None of Brayden’s friends had money. But this guy did. It was clear he didn’t belong in a Podunk township south of Chicago. And yet he was perfectly at ease, touching my things and taking no notice of me as I lingered just a few feet away. He adjusted the last remaining pieces of the game and set it on the table. But before he pulled away, he performed an odd ritual of aligning it to the blunt edges.

And then his eyes shot up to mine.

I drew in a sharp breath. Because now that I could see them, they were seriously blue and seriously intense. And he was looking at me like I was a shiny new toy.

Nobody had ever looked at me that way.
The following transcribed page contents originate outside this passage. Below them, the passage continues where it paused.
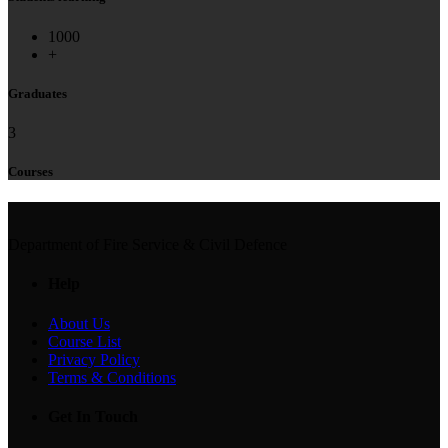
1000
+
Graduates
3
Courses
Department of Fire Service & Civil Defence
Help
About Us
Course List
Privacy Policy
Terms & Conditions
Get In Touch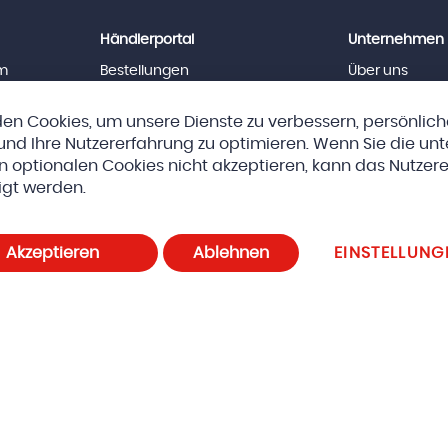
Händlerportal
Unternehmen
m
Bestellungen
Über uns
News
Team
Downloads
Jobs
en Cookies, um unsere Dienste zu verbessern, persönlic
Impressum
nd Ihre Nutzererfahrung zu optimieren. Wenn Sie die un
n optionalen Cookies nicht akzeptieren, kann das Nutzere
eda AG
AGBs
Datenschutz und Cookie-Richtlinien
Cookie-E
igt werden.
Akzeptieren
Ablehnen
EINSTELLUNG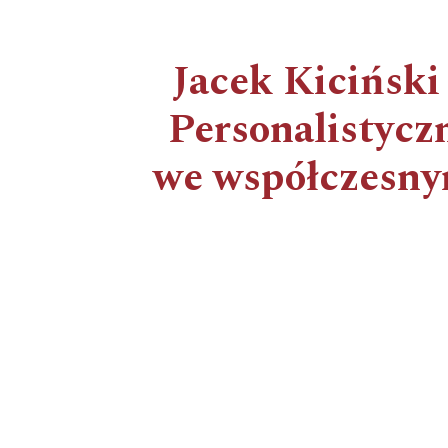
Jacek Kiciński
Personalistycz
we współczesny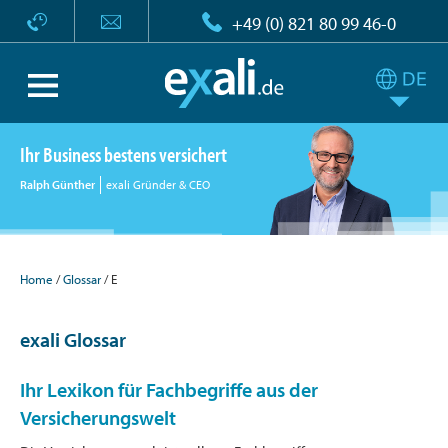
+49 (0) 821 80 99 46-0
Ihr Business bestens versichert
Ralph Günther
exali Gründer & CEO
Home
Glossar
E
exali Glossar
Ihr Lexikon für Fachbegriffe aus der
Versicherungswelt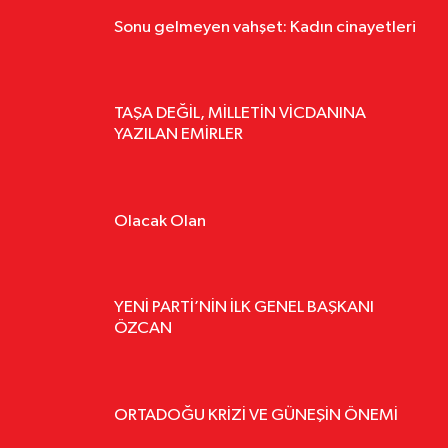
GÜLŞAH BAYRAK
Sonu gelmeyen vahşet: Kadın cinayetleri
TANER TOPÇU
TAŞA DEĞİL, MİLLETİN VİCDANINA
YAZILAN EMİRLER
AYCAN AYYILDIZ
Olacak Olan
ERDEM NOYAN
YENİ PARTİ’NİN İLK GENEL BAŞKANI
ÖZCAN
ÇETIN GÖKSU
ORTADOĞU KRİZİ VE GÜNEŞİN ÖNEMİ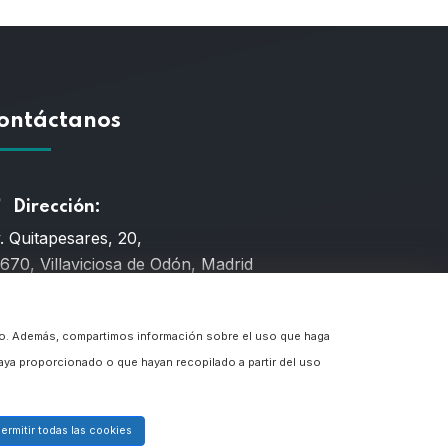
ontáctanos
Dirección:
. Quitapesares, 20,
670, Villaviciosa de Odón, Madrid
Teléfono
fico. Además, compartimos información sobre el uso que haga
6 659 203
aya proporcionado o que hayan recopilado a partir del uso
Email
ermitir todas las cookies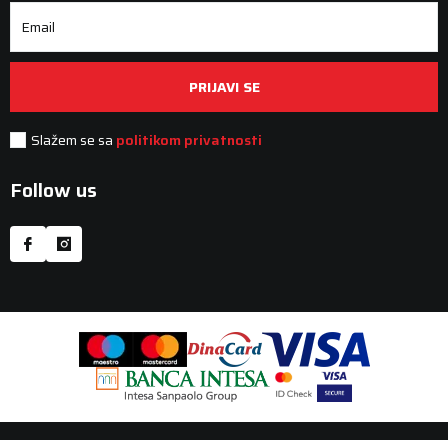
Email
PRIJAVI SE
Slažem se sa
politikom privatnosti
Follow us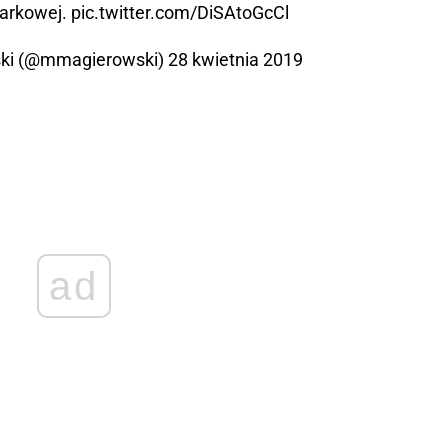
arkowej.
pic.twitter.com/DiSAtoGcCl
ki (@mmagierowski)
28 kwietnia 2019
ad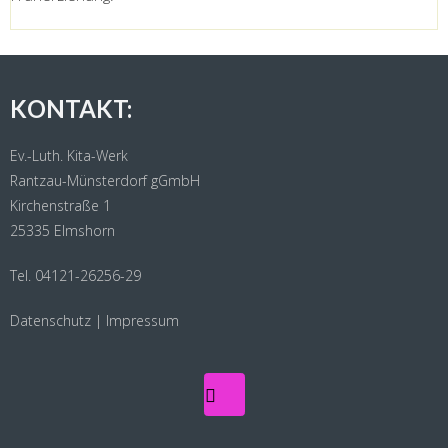
KONTAKT:
Ev.-Luth. Kita-Werk
Rantzau-Münsterdorf gGmbH
Kirchenstraße 1
25335 Elmshorn
Tel. 04121-26256-29
Datenschutz
|
Impressum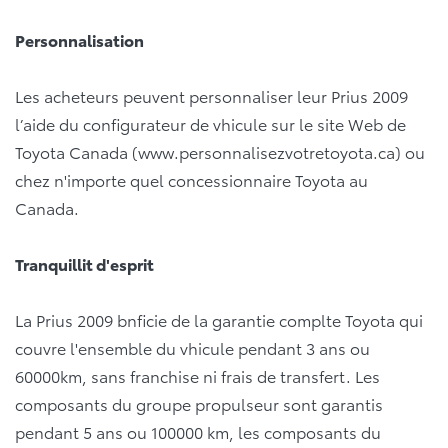
Personnalisation
Les acheteurs peuvent personnaliser leur Prius 2009
l’aide du configurateur de vhicule sur le site Web de
Toyota Canada (www.personnalisezvotretoyota.ca) ou
chez n'importe quel concessionnaire Toyota au
Canada.
Tranquillit d'esprit
La Prius 2009 bnficie de la garantie complte Toyota qui
couvre l'ensemble du vhicule pendant 3 ans ou
60000km, sans franchise ni frais de transfert. Les
composants du groupe propulseur sont garantis
pendant 5 ans ou 100000 km, les composants du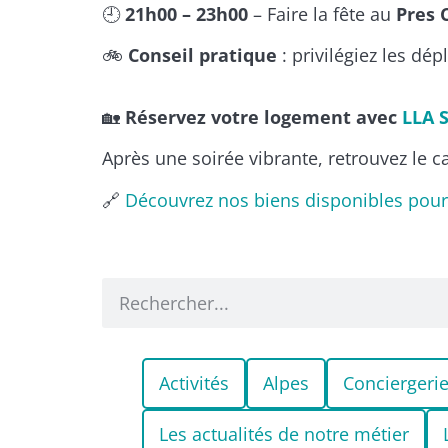
🕘
21h00 – 23h00
– Faire la fête au
Pres 
🚲
Conseil pratique
: privilégiez les dé
🏡
Réservez votre logement avec
LLA 
Après une soirée vibrante, retrouvez le c
🔗
Découvrez nos biens disponibles pour
Activités
Alpes
Conciergeri
Les actualités de notre métier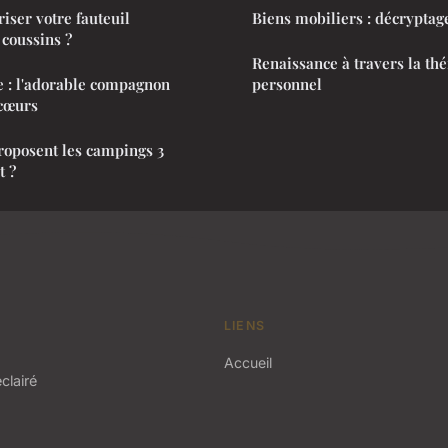
ser votre fauteuil
Biens mobiliers : décryptag
coussins ?
Renaissance à travers la th
e : l'adorable compagnon
personnel
 cœurs
proposent les campings 3
t ?
LIENS
Accueil
clairé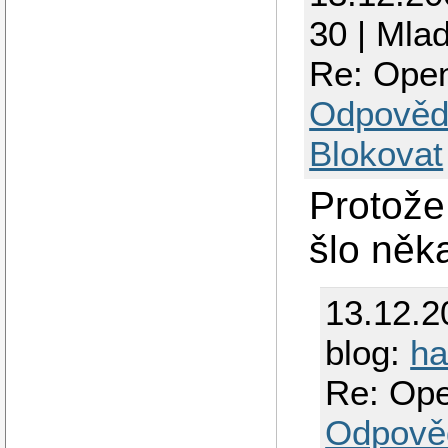
30 | Mla
Re: Open
Odpověd
Blokovat
Protože
šlo něk
13.12.2
blog:
ha
Re: Ope
Odpově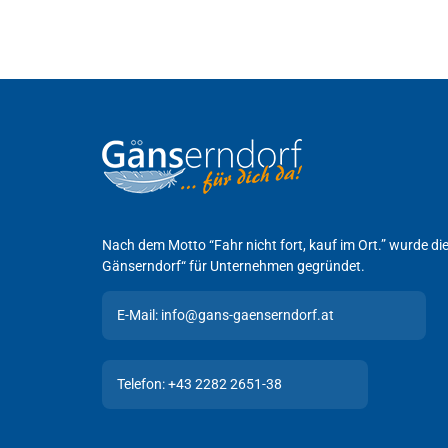
Nach dem Motto “Fahr nicht fort, kauf im Ort.” wurde d
Gänserndorf“ für Unternehmen gegründet.
E-Mail: info@gans-gaenserndorf.at
Telefon: +43 2282 2651-38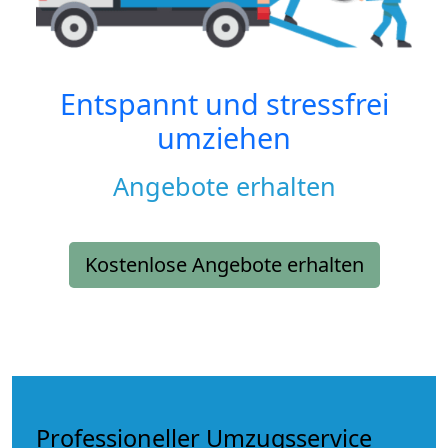
Entspannt und stressfrei
umziehen
Angebote erhalten
Kostenlose Angebote erhalten
Professioneller Umzugsservice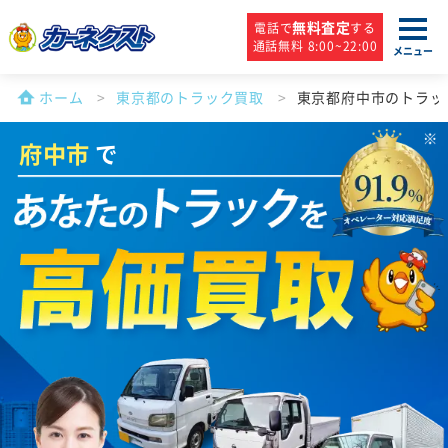
無料査定
電話で
する
通話無料 8:00~22:00
メニュー
ホーム
東京都のトラック買取
東京都府中市のトラッ
府中市
で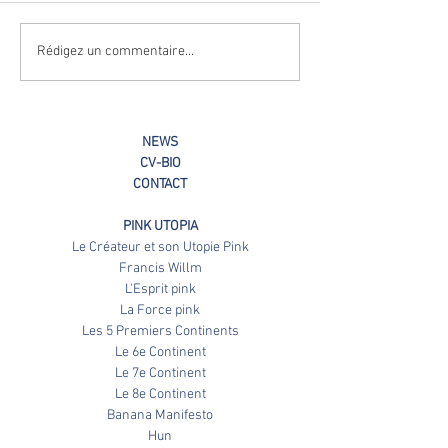
Résidence d'Artistes
Rédigez un commentaire...
NEWS
CV-BIO
CONTACT
PINK UTOPIA
Le Créateur et son Utopie Pink
Francis Willm
L'Esprit pink
La Force pink
Les 5 Premiers Continents
Le 6e Continent
Le 7e Continent
Le 8e Continent
Banana Manifesto
Hun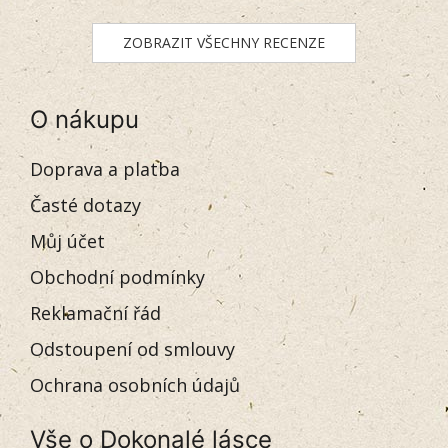
ZOBRAZIT VŠECHNY RECENZE
O nákupu
Doprava a platba
Časté dotazy
Můj účet
Obchodní podmínky
Reklamační řád
Odstoupení od smlouvy
Ochrana osobních údajů
Vše o Dokonalé lásce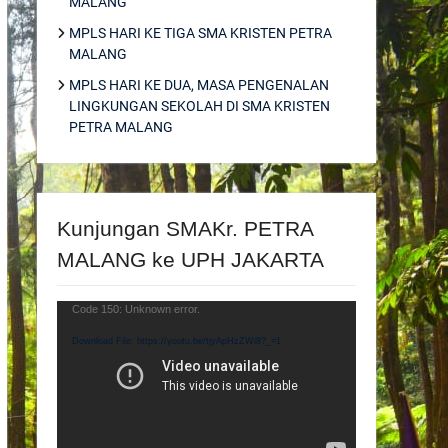
MALANG
MPLS HARI KE TIGA SMA KRISTEN PETRA
MALANG
MPLS HARI KE DUA, MASA PENGENALAN
LINGKUNGAN SEKOLAH DI SMA KRISTEN
PETRA MALANG
Kunjungan SMAKr. PETRA
MALANG ke UPH JAKARTA
Video
Code 150: Unknown error.
Player
Download File: https://youtu.be/tjyApHzZWi8?_=1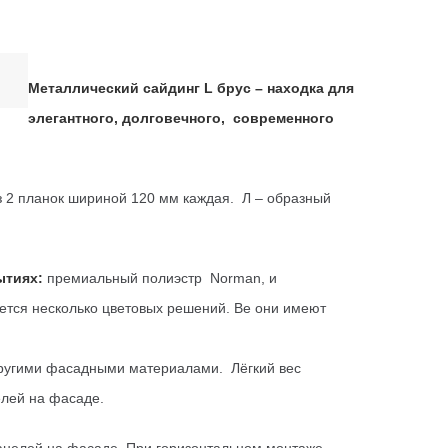
Металлический сайдинг L брус – находка для
элегантного, долговечного, современного
з 2 планок шириной 120 мм каждая. Л – образный
рытиях:
премиальный полиэстр Norman, и
ется несколько цветовых решений. Ве они имеют
другими фасадными материалами. Лёгкий вес
елей на фасаде.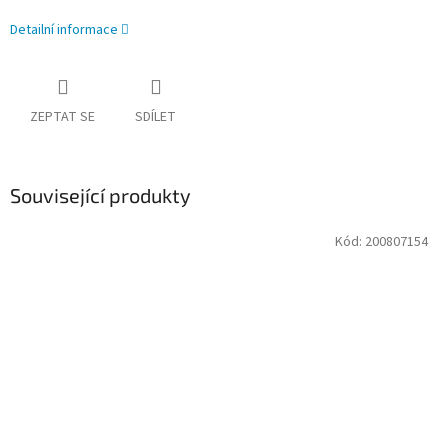
Detailní informace
ZEPTAT SE
SDÍLET
Související produkty
Kód:
200807154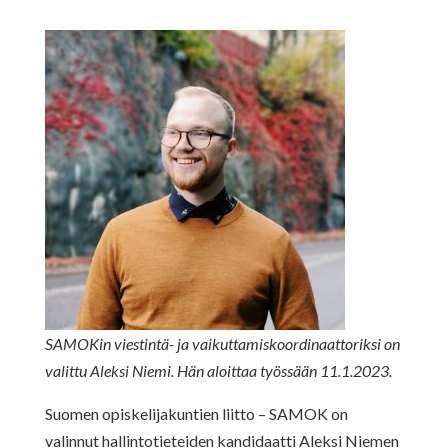
SAMOKin viestintä- ja vaikuttamiskoordinaattoriksi on
valittu Aleksi Niemi. Hän aloittaa työssään 11.1.2023.
Suomen opiskelijakuntien liitto – SAMOK on
valinnut hallintotieteiden kandidaatti Aleksi Niemen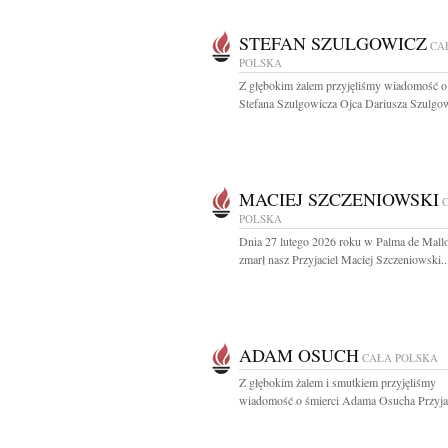
STEFAN SZULGOWICZ
CA
POLSKA
Z głębokim żalem przyjęliśmy wiadomość o
Stefana Szulgowicza Ojca Dariusza Szulgowi
MACIEJ SZCZENIOWSKI
POLSKA
Dnia 27 lutego 2026 roku w Palma de Mall
zmarł nasz Przyjaciel Maciej Szczeniowski..
ADAM OSUCH
CAŁA POLSKA
Z głębokim żalem i smutkiem przyjęliśmy
wiadomość o śmierci Adama Osucha Przyjaci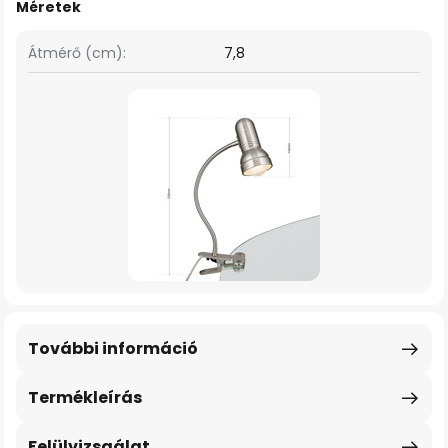
Méretek
Átmérő (cm):
7,8
További információ
Termékleírás
Felülvizsgálat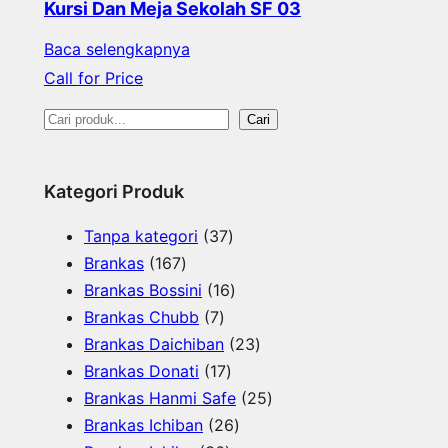
Kursi Dan Meja Sekolah SF 03
Baca selengkapnya
Call for Price
S
Cari
e
a
Kategori Produk
r
3
Tanpa kategori
37
c
1
7
Brankas
167
h
6
P
1
Brankas Bossini
16
7
7
r
6
Brankas Chubb
7
P
P
o
P
2
Brankas Daichiban
23
r
r
1
d
r
3
Brankas Donati
17
o
o
7
u
o
P
2
Brankas Hanmi Safe
25
d
d
P
k
d
2
r
5
Brankas Ichiban
26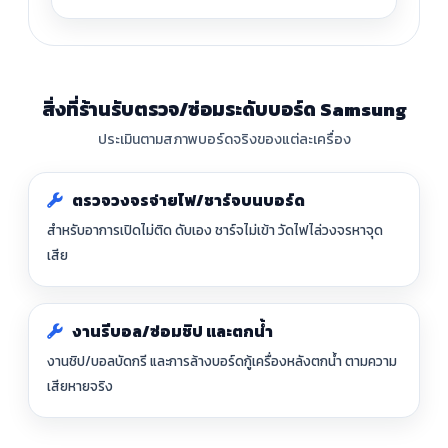
สิ่งที่ร้านรับตรวจ/ซ่อมระดับบอร์ด Samsung
ประเมินตามสภาพบอร์ดจริงของแต่ละเครื่อง
ตรวจวงจรจ่ายไฟ/ชาร์จบนบอร์ด
สำหรับอาการเปิดไม่ติด ดับเอง ชาร์จไม่เข้า วัดไฟไล่วงจรหาจุด
เสีย
งานรีบอล/ซ่อมชิป และตกน้ำ
งานชิป/บอลบัดกรี และการล้างบอร์ดกู้เครื่องหลังตกน้ำ ตามความ
เสียหายจริง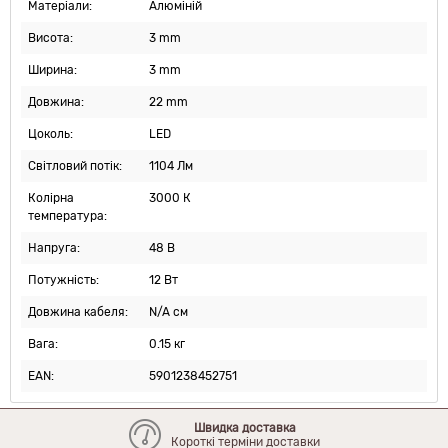
Матеріали:
Алюміній
Висота:
3 mm
Ширина:
3 mm
Довжина:
22 mm
Цоколь:
LED
Світловий потік:
1104 Лм
Колірна
3000 К
температура:
Напруга:
48 В
Потужність:
12 Вт
Довжина кабеля:
N/A см
Вага:
0.15 кг
EAN:
5901238452751
Швидка доставка
Короткі терміни доставки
I swallowed the gallon of sand lodged in my throat as I gestured to the cube.

“How did you do that?”

A slow smile crept across his face as he rose up to his full height, cocking his head to the side.

“It’s Brighton, right?”

“Um, yeah.” I gave an awkward shrug.

“I know your brother,” he said. “And it’s all just a matter of knowing how to play the game, Brighton.”

His eyes raked over me, and nerves I never knew existed flared to life. I had to tell myself to remember to breathe when he took a step closer. Something predatory lingered in that gaze. Something that told me I should leave, right now.

“Do you know how?” he asked.

“I don’t…” I stuttered over the words, trying to find something intelligible to say. My default setting was awkward and shy, and my experience with men was limited. But the way this one looked at me made me feel like a woman. Like a woman whose world he wanted to set on fire.

“I could teach you,” he offered. “In fact, I think it would be quite entertaining.”

The ominous undertones in those words made me shiver, but I didn’t retreat. I couldn’t explain it. I’d never done anything dangerous in my life. This man screamed danger, and yet he had some kind of gravitational pull that drew me closer. I’d never felt anything like it before.

It was electric.

And it was also wrong on so many levels. I was sixteen, and he was clearly… not. This was a man. A man with a jaw that hadn’t seen a razor in at least a few days. Real stubble adorned those hard lines, not the peach fuzz I was used to seeing. And yet he didn’t seem to factor that in as he took another step closer.

His mouth was inches from mine now, his breath so close it skated across my skin. I got this crazy notion he was going to kiss me. My stomach dipped, and disappointment washed over me when he reached past me instead.

He plucked one of the lilac blooms that had grown over the porch railing, cradling it in his palm. Petals fell from the bloom and drifted to the ground, only to be carried away a moment later by the breeze. An odd coldness came over his features as he crushed the bloom in his hand and discarded it over the railing.